Data records
** begin **

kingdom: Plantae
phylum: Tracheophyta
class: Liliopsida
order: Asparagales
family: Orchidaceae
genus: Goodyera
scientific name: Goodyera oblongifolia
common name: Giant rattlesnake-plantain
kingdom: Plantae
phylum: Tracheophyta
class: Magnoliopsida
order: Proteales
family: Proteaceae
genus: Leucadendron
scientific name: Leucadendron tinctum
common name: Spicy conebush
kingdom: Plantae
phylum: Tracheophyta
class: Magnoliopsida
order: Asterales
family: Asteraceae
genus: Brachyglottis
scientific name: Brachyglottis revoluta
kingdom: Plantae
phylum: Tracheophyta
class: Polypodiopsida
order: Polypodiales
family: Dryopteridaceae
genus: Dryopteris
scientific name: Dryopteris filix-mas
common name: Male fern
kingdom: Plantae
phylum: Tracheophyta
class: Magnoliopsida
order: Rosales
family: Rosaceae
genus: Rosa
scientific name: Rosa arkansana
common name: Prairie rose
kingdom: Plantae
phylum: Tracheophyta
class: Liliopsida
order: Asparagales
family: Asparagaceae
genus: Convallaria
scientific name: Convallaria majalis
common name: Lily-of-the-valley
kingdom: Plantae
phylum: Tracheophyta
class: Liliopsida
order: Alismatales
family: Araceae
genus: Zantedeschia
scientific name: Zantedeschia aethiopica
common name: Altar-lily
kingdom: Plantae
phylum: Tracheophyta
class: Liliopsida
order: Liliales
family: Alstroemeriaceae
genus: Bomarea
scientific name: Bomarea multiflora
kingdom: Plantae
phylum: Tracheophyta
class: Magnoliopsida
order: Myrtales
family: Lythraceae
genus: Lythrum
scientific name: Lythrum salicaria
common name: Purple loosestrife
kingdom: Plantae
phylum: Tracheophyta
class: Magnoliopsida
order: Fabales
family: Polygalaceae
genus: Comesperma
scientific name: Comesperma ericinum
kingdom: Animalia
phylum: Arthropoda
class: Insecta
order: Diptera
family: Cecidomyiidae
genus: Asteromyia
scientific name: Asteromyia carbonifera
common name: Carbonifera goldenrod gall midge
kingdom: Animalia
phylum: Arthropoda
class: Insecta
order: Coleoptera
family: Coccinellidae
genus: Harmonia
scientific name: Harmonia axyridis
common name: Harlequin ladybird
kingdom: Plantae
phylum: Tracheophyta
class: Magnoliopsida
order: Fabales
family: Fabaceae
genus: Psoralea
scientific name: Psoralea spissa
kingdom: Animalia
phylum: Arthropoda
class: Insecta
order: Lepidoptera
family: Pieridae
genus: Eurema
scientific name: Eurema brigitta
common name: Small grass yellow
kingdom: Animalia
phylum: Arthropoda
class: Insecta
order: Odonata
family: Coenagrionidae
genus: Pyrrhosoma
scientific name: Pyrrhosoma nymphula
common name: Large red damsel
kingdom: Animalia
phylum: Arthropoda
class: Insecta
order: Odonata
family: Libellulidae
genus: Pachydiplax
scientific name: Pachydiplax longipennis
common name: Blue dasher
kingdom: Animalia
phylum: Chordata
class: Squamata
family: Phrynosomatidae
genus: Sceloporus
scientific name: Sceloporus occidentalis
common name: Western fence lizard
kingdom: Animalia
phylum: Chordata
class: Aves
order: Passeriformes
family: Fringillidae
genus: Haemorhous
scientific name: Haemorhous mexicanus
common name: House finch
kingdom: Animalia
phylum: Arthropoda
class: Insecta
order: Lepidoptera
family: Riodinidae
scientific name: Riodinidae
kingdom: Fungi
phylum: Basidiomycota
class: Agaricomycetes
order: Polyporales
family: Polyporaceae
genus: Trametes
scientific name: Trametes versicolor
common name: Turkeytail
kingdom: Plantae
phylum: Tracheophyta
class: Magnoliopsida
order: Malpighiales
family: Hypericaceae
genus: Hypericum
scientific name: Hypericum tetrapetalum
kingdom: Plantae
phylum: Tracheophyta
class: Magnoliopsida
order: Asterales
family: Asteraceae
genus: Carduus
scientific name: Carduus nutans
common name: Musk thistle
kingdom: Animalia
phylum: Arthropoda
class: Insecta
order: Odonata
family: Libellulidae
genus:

** end **

__Description of the task__. Output these lines as a JSON list of strings, with one string per line and no strings for blank lines, covering all the items.

__Finished task__.
[
  "kingdom: Plantae",
  "phylum: Tracheophyta",
  "class: Liliopsida",
  "order: Asparagales",
  "family: Orchidaceae",
  "genus: Goodyera",
  "scientific name: Goodyera oblongifolia",
  "common name: Giant rattlesnake-plantain",
  "kingdom: Plantae",
  "phylum: Tracheophyta",
  "class: Magnoliopsida",
  "order: Proteales",
  "family: Proteaceae",
  "genus: Leucadendron",
  "scientific name: Leucadendron tinctum",
  "common name: Spicy conebush",
  "kingdom: Plantae",
  "phylum: Tracheophyta",
  "class: Magnoliopsida",
  "order: Asterales",
  "family: Asteraceae",
  "genus: Brachyglottis",
  "scientific name: Brachyglottis revoluta",
  "kingdom: Plantae",
  "phylum: Tracheophyta",
  "class: Polypodiopsida",
  "order: Polypodiales",
  "family: Dryopteridaceae",
  "genus: Dryopteris",
  "scientific name: Dryopteris filix-mas",
  "common name: Male fern",
  "kingdom: Plantae",
  "phylum: Tracheophyta",
  "class: Magnoliopsida",
  "order: Rosales",
  "family: Rosaceae",
  "genus: Rosa",
  "scientific name: Rosa arkansana",
  "common name: Prairie rose",
  "kingdom: Plantae",
  "phylum: Tracheophyta",
  "class: Liliopsida",
  "order: Asparagales",
  "family: Asparagaceae",
  "genus: Convallaria",
  "scientific name: Convallaria majalis",
  "common name: Lily-of-the-valley",
  "kingdom: Plantae",
  "phylum: Tracheophyta",
  "class: Liliopsida",
  "order: Alismatales",
  "family: Araceae",
  "genus: Zantedeschia",
  "scientific name: Zantedeschia aethiopica",
  "common name: Altar-lily",
  "kingdom: Plantae",
  "phylum: Tracheophyta",
  "class: Liliopsida",
  "order: Liliales",
  "family: Alstroemeriaceae",
  "genus: Bomarea",
  "scientific name: Bomarea multiflora",
  "kingdom: Plantae",
  "phylum: Tracheophyta",
  "class: Magnoliopsida",
  "order: Myrtales",
  "family: Lythraceae",
  "genus: Lythrum",
  "scientific name: Lythrum salicaria",
  "common name: Purple loosestrife",
  "kingdom: Plantae",
  "phylum: Tracheophyta",
  "class: Magnoliopsida",
  "order: Fabales",
  "family: Polygalaceae",
  "genus: Comesperma",
  "scientific name: Comesperma ericinum",
  "kingdom: Animalia",
  "phylum: Arthropoda",
  "class: Insecta",
  "order: Diptera",
  "family: Cecidomyiidae",
  "genus: Asteromyia",
  "scientific name: Asteromyia carbonifera",
  "common name: Carbonifera goldenrod gall midge",
  "kingdom: Animalia",
  "phylum: Arthropoda",
  "class: Insecta",
  "order: Coleoptera",
  "family: Coccinellidae",
  "genus: Harmonia",
  "scientific name: Harmonia axyridis",
  "common name: Harlequin ladybird",
  "kingdom: Plantae",
  "phylum: Tracheophyta",
  "class: Magnoliopsida",
  "order: Fabales",
  "family: Fabaceae",
  "genus: Psoralea",
  "scientific name: Psoralea spissa",
  "kingdom: Animalia",
  "phylum: Arthropoda",
  "class: Insecta",
  "order: Lepidoptera",
  "family: Pieridae",
  "genus: Eurema",
  "scientific name: Eurema brigitta",
  "common name: Small grass yellow",
  "kingdom: Animalia",
  "phylum: Arthropoda",
  "class: Insecta",
  "order: Odonata",
  "family: Coenagrionidae",
  "genus: Pyrrhosoma",
  "scientific name: Pyrrhosoma nymphula",
  "common name: Large red damsel",
  "kingdom: Animalia",
  "phylum: Arthropoda",
  "class: Insecta",
  "order: Odonata",
  "family: Libellulidae",
  "genus: Pachydiplax",
  "scientific name: Pachydiplax longipennis",
  "common name: Blue dasher",
  "kingdom: Animalia",
  "phylum: Chordata",
  "class: Squamata",
  "family: Phrynosomatidae",
  "genus: Sceloporus",
  "scientific name: Sceloporus occidentalis",
  "common name: Western fence lizard",
  "kingdom: Animalia",
  "phylum: Chordata",
  "class: Aves",
  "order: Passeriformes",
  "family: Fringillidae",
  "genus: Haemorhous",
  "scientific name: Haemorhous mexicanus",
  "common name: House finch",
  "kingdom: Animalia",
  "phylum: Arthropoda",
  "class: Insecta",
  "order: Lepidoptera",
  "family: Riodinidae",
  "scientific name: Riodinidae",
  "kingdom: Fungi",
  "phylum: Basidiomycota",
  "class: Agaricomycetes",
  "order: Polyporales",
  "family: Polyporaceae",
  "genus: Trametes",
  "scientific name: Trametes versicolor",
  "common name: Turkeytail",
  "kingdom: Plantae",
  "phylum: Tracheophyta",
  "class: Magnoliopsida",
  "order: Malpighiales",
  "family: Hypericaceae",
  "genus: Hypericum",
  "scientific name: Hypericum tetrapetalum",
  "kingdom: Plantae",
  "phylum: Tracheophyta",
  "class: Magnoliopsida",
  "order: Asterales",
  "family: Asteraceae",
  "genus: Carduus",
  "scientific name: Carduus nutans",
  "common name: Musk thistle",
  "kingdom: Animalia",
  "phylum: Arthropoda",
  "class: Insecta",
  "order: Odonata",
  "family: Libellulidae",
  "genus:"
]